* _Work instructions_: Reproduce the material line for line, starting at its first line and ending at the line that contains "Статическое удержание: 2200 кг", with both of those lines included.

* _Source data_:
• • •
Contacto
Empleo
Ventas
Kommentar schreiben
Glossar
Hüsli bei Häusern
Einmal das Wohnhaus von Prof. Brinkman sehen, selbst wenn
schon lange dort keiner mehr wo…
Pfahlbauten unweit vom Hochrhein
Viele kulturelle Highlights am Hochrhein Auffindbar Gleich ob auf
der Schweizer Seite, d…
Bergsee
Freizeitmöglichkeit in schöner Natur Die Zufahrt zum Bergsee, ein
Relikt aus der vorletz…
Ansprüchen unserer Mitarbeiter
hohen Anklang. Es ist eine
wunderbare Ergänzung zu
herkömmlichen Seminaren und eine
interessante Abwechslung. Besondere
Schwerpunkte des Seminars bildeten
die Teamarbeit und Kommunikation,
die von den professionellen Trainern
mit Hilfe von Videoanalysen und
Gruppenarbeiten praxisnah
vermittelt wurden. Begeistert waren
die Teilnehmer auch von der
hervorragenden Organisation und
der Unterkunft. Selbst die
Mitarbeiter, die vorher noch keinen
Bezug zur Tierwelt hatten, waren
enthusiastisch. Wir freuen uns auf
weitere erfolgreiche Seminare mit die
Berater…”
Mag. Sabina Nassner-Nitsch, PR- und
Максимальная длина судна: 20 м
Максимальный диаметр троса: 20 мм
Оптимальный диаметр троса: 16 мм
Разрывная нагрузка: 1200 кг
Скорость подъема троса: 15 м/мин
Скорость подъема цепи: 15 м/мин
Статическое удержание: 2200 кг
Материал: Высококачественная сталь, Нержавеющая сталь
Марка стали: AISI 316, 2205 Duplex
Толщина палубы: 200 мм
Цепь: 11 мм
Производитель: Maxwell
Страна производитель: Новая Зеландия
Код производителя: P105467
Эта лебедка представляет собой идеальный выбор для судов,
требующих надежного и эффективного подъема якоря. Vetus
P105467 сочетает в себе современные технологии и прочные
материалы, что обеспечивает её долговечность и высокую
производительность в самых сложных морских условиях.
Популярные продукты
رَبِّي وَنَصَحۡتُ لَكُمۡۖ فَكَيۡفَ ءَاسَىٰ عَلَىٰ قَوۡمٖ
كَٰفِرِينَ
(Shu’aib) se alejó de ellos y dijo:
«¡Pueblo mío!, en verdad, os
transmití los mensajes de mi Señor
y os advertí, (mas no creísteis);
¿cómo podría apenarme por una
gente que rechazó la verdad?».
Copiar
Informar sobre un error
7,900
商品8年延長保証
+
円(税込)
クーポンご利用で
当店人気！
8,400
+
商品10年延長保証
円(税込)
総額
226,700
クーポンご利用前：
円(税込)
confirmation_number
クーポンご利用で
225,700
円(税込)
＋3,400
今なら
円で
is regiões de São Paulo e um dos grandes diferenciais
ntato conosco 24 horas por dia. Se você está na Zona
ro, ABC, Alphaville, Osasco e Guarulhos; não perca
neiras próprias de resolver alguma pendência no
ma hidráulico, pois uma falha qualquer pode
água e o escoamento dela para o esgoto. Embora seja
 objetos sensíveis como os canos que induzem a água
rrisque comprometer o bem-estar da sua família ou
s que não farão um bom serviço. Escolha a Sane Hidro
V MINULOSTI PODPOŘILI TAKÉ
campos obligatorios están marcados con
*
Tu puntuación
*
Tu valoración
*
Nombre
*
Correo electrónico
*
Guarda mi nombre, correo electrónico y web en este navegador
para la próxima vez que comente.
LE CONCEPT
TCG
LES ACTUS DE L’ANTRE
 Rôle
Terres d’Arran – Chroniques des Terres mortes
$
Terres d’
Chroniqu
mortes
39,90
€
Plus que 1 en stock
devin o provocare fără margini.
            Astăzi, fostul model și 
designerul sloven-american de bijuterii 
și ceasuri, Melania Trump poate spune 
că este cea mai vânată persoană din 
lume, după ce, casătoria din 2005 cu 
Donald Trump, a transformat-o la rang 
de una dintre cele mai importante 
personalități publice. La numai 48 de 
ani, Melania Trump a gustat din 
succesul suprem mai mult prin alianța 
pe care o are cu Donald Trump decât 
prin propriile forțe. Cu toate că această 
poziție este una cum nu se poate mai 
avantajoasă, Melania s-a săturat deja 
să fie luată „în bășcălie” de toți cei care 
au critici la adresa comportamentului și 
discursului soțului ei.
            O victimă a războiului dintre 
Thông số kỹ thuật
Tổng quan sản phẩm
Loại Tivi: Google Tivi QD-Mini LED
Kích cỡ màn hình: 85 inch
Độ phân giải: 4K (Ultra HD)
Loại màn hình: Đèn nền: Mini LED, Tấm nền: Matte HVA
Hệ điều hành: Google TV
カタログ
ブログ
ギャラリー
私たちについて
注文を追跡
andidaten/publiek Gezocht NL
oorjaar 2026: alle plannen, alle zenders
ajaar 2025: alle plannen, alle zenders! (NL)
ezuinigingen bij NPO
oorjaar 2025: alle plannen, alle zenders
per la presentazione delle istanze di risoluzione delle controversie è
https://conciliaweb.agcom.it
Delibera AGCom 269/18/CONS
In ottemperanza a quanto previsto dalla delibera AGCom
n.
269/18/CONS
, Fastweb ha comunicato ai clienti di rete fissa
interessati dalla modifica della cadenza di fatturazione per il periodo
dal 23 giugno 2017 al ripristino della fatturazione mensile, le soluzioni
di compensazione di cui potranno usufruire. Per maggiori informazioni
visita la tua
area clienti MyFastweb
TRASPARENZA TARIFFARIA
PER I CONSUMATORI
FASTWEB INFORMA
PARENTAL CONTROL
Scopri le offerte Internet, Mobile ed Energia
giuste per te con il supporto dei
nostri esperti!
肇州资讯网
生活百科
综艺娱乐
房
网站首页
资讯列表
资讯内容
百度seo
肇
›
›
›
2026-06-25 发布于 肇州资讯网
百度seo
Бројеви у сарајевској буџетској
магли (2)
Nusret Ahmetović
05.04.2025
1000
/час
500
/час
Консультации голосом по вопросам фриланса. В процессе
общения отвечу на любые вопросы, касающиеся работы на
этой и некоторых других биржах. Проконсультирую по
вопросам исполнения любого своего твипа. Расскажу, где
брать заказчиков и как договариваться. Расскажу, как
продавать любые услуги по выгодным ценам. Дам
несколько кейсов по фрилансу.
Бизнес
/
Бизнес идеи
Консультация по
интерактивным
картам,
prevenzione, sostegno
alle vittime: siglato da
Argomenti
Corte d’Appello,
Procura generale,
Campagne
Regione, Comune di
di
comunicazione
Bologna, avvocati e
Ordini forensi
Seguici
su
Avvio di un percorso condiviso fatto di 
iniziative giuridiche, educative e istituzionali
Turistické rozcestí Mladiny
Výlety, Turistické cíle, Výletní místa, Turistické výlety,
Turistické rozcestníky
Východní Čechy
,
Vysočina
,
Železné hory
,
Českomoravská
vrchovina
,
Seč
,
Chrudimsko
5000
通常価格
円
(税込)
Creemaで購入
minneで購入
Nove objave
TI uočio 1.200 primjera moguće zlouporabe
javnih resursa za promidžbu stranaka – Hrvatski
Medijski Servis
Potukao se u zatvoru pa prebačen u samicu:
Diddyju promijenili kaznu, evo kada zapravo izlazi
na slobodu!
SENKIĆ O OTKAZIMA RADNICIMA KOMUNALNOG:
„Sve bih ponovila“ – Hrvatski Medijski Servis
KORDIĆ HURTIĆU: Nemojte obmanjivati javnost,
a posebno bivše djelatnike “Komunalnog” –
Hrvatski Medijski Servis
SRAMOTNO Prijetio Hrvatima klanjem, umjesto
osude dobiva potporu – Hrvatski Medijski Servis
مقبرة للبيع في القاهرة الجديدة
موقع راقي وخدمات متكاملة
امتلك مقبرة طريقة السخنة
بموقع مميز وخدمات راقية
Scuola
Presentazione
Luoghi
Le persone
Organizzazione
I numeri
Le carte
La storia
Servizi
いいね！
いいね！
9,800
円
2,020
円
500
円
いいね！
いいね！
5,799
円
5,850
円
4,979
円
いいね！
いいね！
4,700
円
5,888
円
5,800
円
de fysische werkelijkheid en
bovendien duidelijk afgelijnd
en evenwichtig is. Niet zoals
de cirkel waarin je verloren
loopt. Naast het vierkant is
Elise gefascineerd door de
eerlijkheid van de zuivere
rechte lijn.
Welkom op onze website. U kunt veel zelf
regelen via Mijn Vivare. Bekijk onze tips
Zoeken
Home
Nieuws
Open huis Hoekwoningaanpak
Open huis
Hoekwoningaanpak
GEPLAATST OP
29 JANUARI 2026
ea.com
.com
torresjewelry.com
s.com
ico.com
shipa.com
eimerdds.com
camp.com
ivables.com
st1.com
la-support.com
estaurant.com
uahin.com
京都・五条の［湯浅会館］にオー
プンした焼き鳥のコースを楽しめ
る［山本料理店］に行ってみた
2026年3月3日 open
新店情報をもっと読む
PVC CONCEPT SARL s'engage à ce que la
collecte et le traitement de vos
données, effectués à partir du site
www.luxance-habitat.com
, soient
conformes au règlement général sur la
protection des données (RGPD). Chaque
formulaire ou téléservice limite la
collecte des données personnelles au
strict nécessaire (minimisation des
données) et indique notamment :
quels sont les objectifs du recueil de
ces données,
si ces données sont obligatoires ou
• • •
* _Your solution_:
Contacto
Empleo
Ventas
Kommentar schreiben
Glossar
Hüsli bei Häusern
Einmal das Wohnhaus von Prof. Brinkman sehen, selbst wenn
schon lange dort keiner mehr wo…
Pfahlbauten unweit vom Hochrhein
Viele kulturelle Highlights am Hochrhein Auffindbar Gleich ob auf
der Schweizer Seite, d…
Bergsee
Freizeitmöglichkeit in schöner Natur Die Zufahrt zum Bergsee, ein
Relikt aus der vorletz…
Ansprüchen unserer Mitarbeiter
hohen Anklang. Es ist eine
wunderbare Ergänzung zu
herkömmlichen Seminaren und eine
interessante Abwechslung. Besondere
Schwerpunkte des Seminars bildeten
die Teamarbeit und Kommunikation,
die von den professionellen Trainern
mit Hilfe von Videoanalysen und
Gruppenarbeiten praxisnah
vermittelt wurden. Begeistert waren
die Teilnehmer auch von der
hervorragenden Organisation und
der Unterkunft. Selbst die
Mitarbeiter, die vorher noch keinen
Bezug zur Tierwelt hatten, waren
enthusiastisch. Wir freuen uns auf
weitere erfolgreiche Seminare mit die
Berater…”
Mag. Sabina Nassner-Nitsch, PR- und
Максимальная длина судна: 20 м
Максимальный диаметр троса: 20 мм
Оптимальный диаметр троса: 16 мм
Разрывная нагрузка: 1200 кг
Скорость подъема троса: 15 м/мин
Скорость подъема цепи: 15 м/мин
Статическое удержание: 2200 кг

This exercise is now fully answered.